As world Muslim anticipate `Eid Al-fitr prayers and festivities after Ramadan, the so-called Islamic State (ISIL) has banned `Eid prayer in Mosul, claiming it was not part of the religion.
ISIL claims that `Eid prayer is not “originally an Islamic practice” and was not performed in Prophet Mohammad’s time, Ismat Rajab, a Kurdistan Democratic Party (KDP) official for Mosul who now lives in the Kurdistan region, told Rudaw news agency.
Rajab added that the militant group has warned residents to avoid prayers for `Eid al-Fitr, which marks the end of the fasting month of Ramadan in about a week.
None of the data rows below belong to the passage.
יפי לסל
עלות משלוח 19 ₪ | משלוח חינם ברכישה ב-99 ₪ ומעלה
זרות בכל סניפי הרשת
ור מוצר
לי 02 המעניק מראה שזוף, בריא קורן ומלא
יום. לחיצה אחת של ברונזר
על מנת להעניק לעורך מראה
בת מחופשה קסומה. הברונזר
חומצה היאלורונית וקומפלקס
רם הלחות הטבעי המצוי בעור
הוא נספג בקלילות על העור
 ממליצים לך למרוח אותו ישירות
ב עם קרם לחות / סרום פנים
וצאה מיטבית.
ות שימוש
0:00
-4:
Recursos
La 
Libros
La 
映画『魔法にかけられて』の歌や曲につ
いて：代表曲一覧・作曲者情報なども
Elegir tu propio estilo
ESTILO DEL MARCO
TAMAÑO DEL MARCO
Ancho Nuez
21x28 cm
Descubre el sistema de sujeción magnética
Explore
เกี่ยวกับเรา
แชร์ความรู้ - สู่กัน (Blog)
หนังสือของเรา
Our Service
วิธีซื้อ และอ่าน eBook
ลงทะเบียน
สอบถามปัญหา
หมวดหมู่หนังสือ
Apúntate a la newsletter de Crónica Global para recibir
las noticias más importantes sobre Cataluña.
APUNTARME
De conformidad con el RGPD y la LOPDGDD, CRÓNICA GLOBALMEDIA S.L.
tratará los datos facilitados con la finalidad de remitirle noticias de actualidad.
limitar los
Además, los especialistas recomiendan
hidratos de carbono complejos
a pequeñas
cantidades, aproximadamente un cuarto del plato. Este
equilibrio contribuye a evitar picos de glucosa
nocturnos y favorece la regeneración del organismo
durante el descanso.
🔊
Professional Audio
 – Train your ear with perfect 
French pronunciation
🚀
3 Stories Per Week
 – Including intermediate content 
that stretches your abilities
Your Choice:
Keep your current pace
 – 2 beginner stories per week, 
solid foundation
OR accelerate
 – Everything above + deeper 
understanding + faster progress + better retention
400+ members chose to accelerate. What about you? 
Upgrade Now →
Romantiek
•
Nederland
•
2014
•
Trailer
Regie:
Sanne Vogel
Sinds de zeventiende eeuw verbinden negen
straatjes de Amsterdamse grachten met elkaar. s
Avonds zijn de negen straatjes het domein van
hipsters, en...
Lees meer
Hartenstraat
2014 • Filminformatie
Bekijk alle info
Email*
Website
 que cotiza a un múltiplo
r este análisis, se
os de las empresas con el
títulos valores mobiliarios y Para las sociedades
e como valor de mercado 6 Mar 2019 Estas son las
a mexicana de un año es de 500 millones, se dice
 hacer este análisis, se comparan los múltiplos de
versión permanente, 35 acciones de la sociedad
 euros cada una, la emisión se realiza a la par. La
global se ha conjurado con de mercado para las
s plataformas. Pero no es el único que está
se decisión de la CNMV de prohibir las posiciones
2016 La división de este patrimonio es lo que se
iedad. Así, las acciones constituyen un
Since ISIL took over Mosul last year, it has imposed new rules and regulations, backed by strict punishments that include the threat of death for offenders.
`Eid Al-Fitr is one the two main Islamic religious festivals along with `Eid Al-Adha.
During `Eid days, families and friends exchange visits to express well wishes and children, wearing new clothes bought especially for `Eid, enjoy going out in parks and open fields.
Although a religious practice, the `Eid prayer preformed on the first day after Ramadan is also a cultural event.
Militants from the Islamic State in Iraq and the Levant (ISIL) have been widely condemned by Muslims worldwide who staged several protests to express anger against the terrorist group.
Echoing the Al-Azhar Grand Imam’s condemnation of the group, Saudi Grand Mufti Sheikh Abdul Aziz Al Sheikh has urged Muslims to take up arms against the militant group’s members, condemning them as aggressors who abuse people’s lives, possessions and honor.
The International Union of Muslim Scholars (IUMS) has dismissed ISIL announcement of forming a “caliphate” in areas they control in Iraq and Syria, saying it lacked any Islamic or realistic aspects.